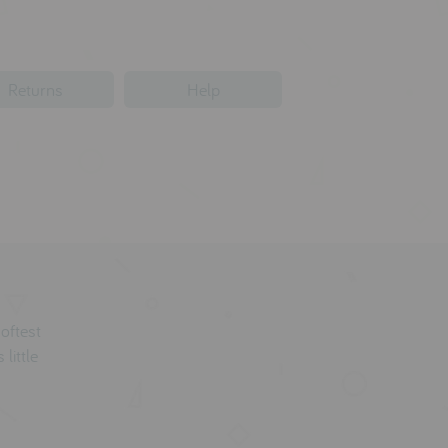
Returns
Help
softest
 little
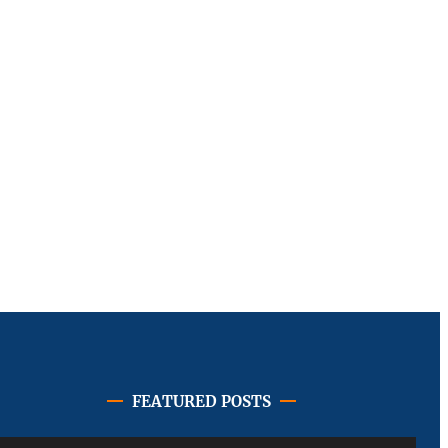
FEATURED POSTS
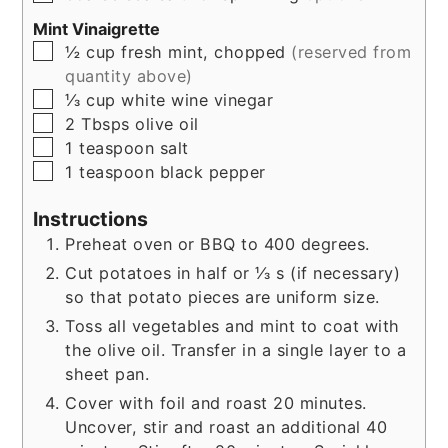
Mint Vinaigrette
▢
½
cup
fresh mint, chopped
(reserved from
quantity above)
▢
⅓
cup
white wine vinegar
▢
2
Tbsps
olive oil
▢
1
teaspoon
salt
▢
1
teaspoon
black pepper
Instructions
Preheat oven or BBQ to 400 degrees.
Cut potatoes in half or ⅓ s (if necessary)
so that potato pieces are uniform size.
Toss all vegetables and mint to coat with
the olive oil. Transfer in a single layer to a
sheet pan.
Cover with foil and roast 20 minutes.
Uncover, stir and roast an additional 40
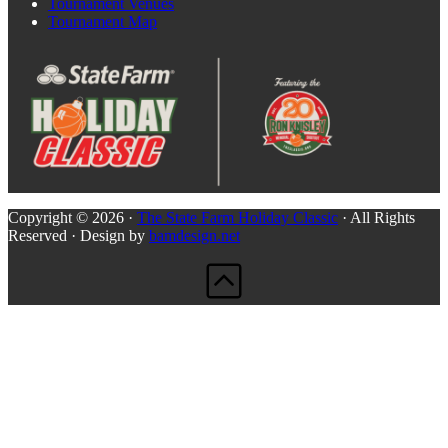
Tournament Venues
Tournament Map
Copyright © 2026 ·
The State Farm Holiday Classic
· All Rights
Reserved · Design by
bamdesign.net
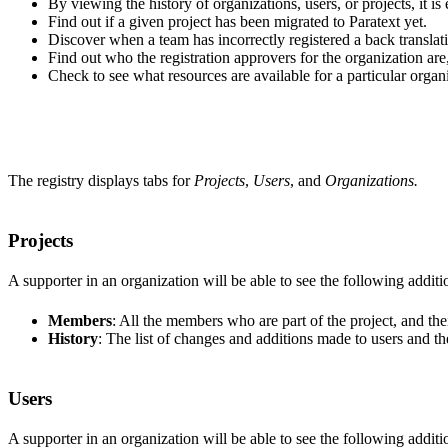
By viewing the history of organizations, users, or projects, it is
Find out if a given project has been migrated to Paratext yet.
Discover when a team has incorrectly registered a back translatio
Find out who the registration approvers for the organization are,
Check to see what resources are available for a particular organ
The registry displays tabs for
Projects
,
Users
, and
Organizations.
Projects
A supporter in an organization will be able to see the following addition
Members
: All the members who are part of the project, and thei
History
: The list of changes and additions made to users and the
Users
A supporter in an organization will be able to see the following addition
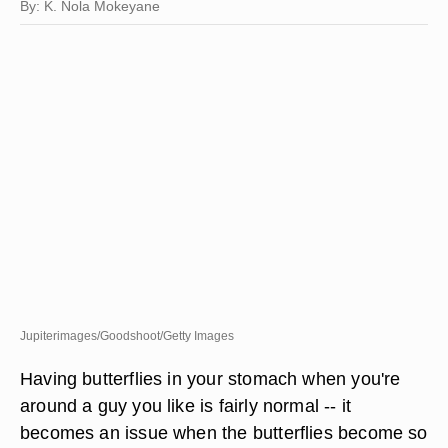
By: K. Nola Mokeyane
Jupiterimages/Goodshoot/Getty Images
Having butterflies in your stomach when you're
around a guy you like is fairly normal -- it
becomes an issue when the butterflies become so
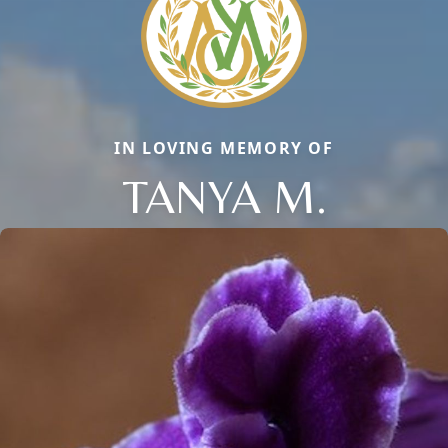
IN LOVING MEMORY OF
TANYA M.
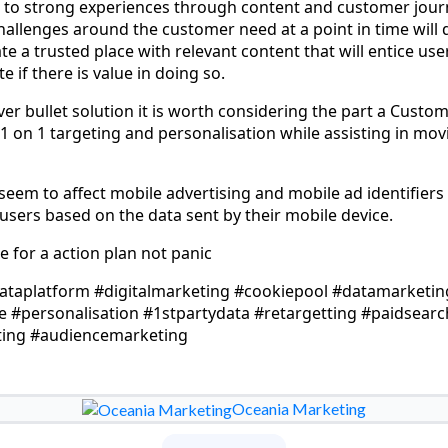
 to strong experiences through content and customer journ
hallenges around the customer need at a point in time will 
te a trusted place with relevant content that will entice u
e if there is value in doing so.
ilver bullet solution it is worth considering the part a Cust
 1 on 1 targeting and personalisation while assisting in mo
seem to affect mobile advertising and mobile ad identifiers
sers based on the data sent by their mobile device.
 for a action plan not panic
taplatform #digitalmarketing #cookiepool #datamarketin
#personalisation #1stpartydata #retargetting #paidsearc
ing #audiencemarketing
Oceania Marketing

_ _ _ _ _ _ _

PROBLEM TO SOLVE
Pick out every line in the entries above that contains the string "mobile".

OUTPUT BELOW
seem to affect mobile advertising and mobile ad identifiers
sers based on the data sent by their mobile device.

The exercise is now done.